Triangle Shirtwaist fire: 100 years later, how are unions perceived?
The Triangle Shirtwaist fire 100 years ago today gave impetus to the US labor movement, which gathered broad public support. But today, unions aren't seen as positively.
David Joles/The Star Tribune/AP
Francis Perkins, who witnessed the blaze that killed 146 garment workers – most of them immigrant women – and who later became Franklin D. Roosevelt's secretary of Labor, called it "the day the New Deal began." It was during this era that the National Labor Relations Act began prohibiting unfair labor practices.
Meanwhile, labor unions – sometimes in violent confrontation with mill and mine owners – organized into powerful political forces, changing the way of work across the country (bringing a two-day weekend, for example) and spreading to service sectors of the economy and to government bureaucracies.
As the economy faltered, union support waned
But in recent years, and as the economy has faltered, unions have lost public support.
In a survey in February, Pew found that most Americans still see unions having a positive effect on salaries, benefits, and working conditions. But the survey also found people divided on whether unions have a positive or negative effect on workplace productivity (34 to 30 percent) or whether they increase the availability of good jobs (32 to 33 percent).

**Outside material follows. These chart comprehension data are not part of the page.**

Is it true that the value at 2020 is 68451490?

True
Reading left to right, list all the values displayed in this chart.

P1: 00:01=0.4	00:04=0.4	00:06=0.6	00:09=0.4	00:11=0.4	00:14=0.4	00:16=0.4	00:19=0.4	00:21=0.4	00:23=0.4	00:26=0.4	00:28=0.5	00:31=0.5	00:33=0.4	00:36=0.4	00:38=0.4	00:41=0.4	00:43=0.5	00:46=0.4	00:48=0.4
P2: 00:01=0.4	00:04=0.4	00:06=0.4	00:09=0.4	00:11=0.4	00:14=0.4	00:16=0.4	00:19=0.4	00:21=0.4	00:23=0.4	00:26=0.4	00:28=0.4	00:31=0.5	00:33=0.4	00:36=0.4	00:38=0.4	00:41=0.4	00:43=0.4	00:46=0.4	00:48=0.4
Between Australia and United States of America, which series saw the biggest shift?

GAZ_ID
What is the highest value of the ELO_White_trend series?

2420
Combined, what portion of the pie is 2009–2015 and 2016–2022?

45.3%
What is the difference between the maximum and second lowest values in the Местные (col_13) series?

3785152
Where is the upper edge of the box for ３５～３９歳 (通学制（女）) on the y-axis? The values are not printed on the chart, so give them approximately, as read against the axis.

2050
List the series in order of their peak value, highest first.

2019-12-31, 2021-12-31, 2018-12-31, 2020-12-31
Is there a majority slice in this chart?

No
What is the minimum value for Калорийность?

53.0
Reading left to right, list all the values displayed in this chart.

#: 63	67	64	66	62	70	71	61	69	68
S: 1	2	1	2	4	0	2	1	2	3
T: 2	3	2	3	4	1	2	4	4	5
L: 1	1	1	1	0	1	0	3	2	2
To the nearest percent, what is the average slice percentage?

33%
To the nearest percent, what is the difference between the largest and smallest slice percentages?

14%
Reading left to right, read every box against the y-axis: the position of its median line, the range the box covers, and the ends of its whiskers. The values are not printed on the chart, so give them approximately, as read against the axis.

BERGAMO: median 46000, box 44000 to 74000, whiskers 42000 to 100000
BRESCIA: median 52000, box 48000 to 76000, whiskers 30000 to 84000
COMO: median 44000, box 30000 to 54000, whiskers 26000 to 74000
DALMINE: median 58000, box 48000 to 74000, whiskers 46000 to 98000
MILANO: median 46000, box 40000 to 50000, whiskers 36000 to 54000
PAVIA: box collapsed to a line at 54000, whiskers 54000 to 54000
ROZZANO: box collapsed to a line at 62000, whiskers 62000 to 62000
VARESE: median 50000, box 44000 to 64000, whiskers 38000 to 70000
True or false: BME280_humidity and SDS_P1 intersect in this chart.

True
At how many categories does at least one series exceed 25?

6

“Most tellingly … the survey found only 45 percent expressing an overall favorable view of labor unions – close to the lowest level in a quarter century – while 41 percent held an unfavorable view,” writes Allen.
These days, public and political focus has been on public employee unions.
It’s not just their numbers – government employees are more than twice as likely to be union members than are private sector workers, 35 to 13 percent, according to the Gallup polling organization. It’s that they’ve been targeted as the cause of state financial woes by Republican governors such as Scott Walker in Wisconsin and Chris Christie in New Jersey.
Partisan divide over collective bargaining
Fights there and in other states over public employee unions – especially regarding collective bargaining – has become very partisan, Gallup finds.
“These differences are large,” Gallup editor-in-chief Frank Newport wrote recently. “Last year, 71 percent of Democrats nationally approved of labor unions, compared to 49 percent of independents, and just 34 percent of Republicans.”
“Gallup tracking data also show that the partisan composition of the union member population skews considerably more Democratic than non-union members or than the population in general,” Newport adds.
That same partisan divide is seen in public perceptions about the collective-bargaining fight in Wisconsin.
According to a Quinnipiac University survey earlier this month, 45 percent of respondents said they would support limiting collective bargaining to save state governments money. Forty-two percent said they would oppose curbing such rights.
But the split between Republicans and Democrats polled by Quinnipiac University was much wider. Fifty-nine percent of those who identified themselves as Republicans supported union limits, while only 33 percent of Democrats did.
Public more supportive of Wisconsin public employees
Governor Walker has become a highly controversial figure in Wisconsin and around the country – inflammatory, say his critics. So it may not be surprising that in his case, the public has been more supportive of state workers facing an end to collective-bargaining rights than it has of Walker’s position – 42 to 32 percent, according to Pew, and 61 to 33 percent in a USA Today/Gallup poll.
So while the Triangle Shirtwaist Factory may be old history to most Americans, the fight for workers’ rights goes on.